Football is a unifying force as well--and we're not just talking about how the Super Bowl bagged a 41.6 TV rating last February (the highest-rated World Series game this year? an 11.6). On Sept. 25 the New Orleans Saints returned to the Louisiana Superdome, which 13 months earlier had come to symbolize the horrific damage wrought by Hurricane Katrina and the government's botched response to it. Before the game, wideout Joe Horn spoke for many of his Saints teammates when he predicted that he would cry running onto the field for player introductions. After Bono and Green Day's Billie Joe Armstrong rocked the house with an inspired version of The Saints Are Coming, the team delivered a belated relief package, beating the Atlanta Falcons by 20 points to get to 3--0 for the first time since 2002.

Such emotion not only fuels the violence on the field but can also take over a game. The intensity builds over the course of a week, and there is no outlet for it until kickoff, when all hell breaks loose. Not so on the diamond. Even when baseball players brawl, their hearts aren't in it.

The game was history. Michigan was dispatched, Carmen Ohio sung, the Big Ten trophy bestowed upon the victors. Wading through the pandemonium on the field of Ohio State's stadium was a bespectacled 50-year-old who was too busy embracing Buckeyes to dry his own tears. The man was Ted Ginn Sr., the football coach at Glenville High in Cleveland. For many fans, football is a pleasant diversion, an escape from the routine of their lives.
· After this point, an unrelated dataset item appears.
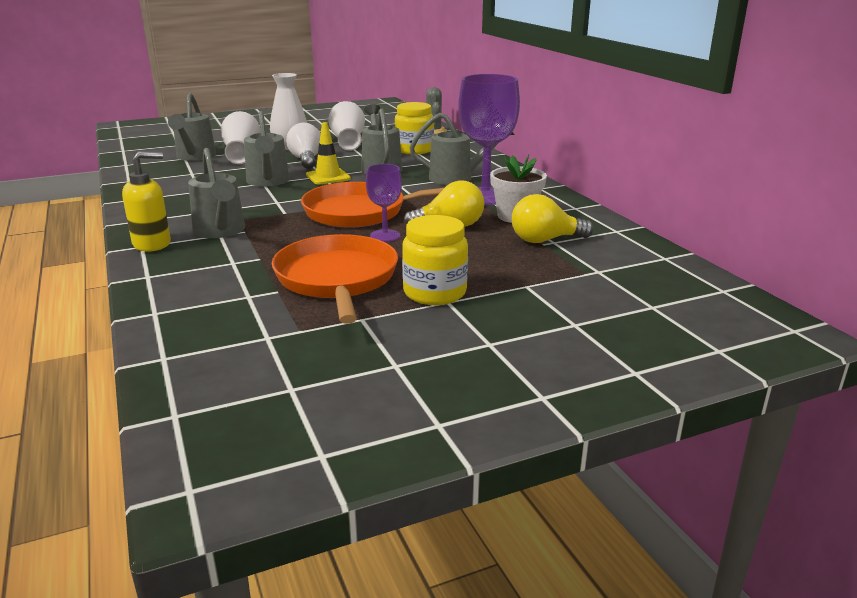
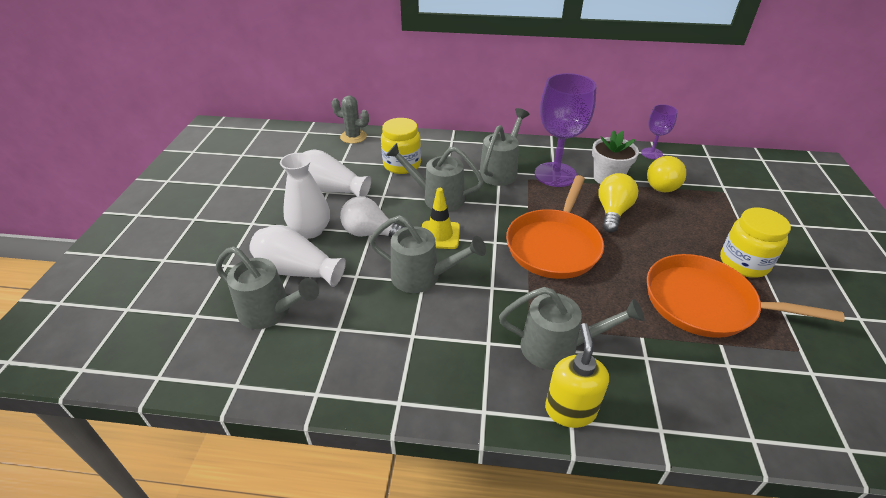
camera: 60 degrees left, 15 degrees up
purple goblet [366,164,402,242] -> purple goblet moved to [641,104,678,159]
For Ginn and his players, football is an escape in a more literal sense--from one of the toughest neighborhoods in the city.

Twenty-one players from last year's Glenville squad earned college scholarships. Seven former Tarblooders dot the Ohio State roster this season, including Ted Ginn Jr., a junior flanker who caught eight passes for 104 yards and a touchdown in that Nov. 18 victory over Michigan, and senior quarterback Troy Smith, who will thank his high school coach, among others, in his Heisman acceptance speech on Dec. 9.

"People ask me, 'What's the key?'" Ginn Sr. said after the crowd had thinned. "I tell them there's no magic dust. It's just having the love, passion and understanding for these kids. And look what can happen."

David Baker, the 53-year-old commissioner of the Arena Football League, is a fixture at USC practices. His son Sam is a three-year starter at left tackle for the Trojans, who steamrollered Notre Dame in the Coliseum last Saturday night (page 54). In the week before the game the elder Baker received an e-mail from a former USC player who recalled a speech made in the 1970s by fiery Trojans assistant coach Marv Goux.

Addressing his team at Notre Dame Stadium the day before a game against the Fighting Irish, Goux wandered around the field, inspecting the turf, looking for a spot and shouting, "Where is it?" Finally he stopped, pointed to the grass and announced tearfully, "This is the spot. This is where they got me. I was clipped from behind right here."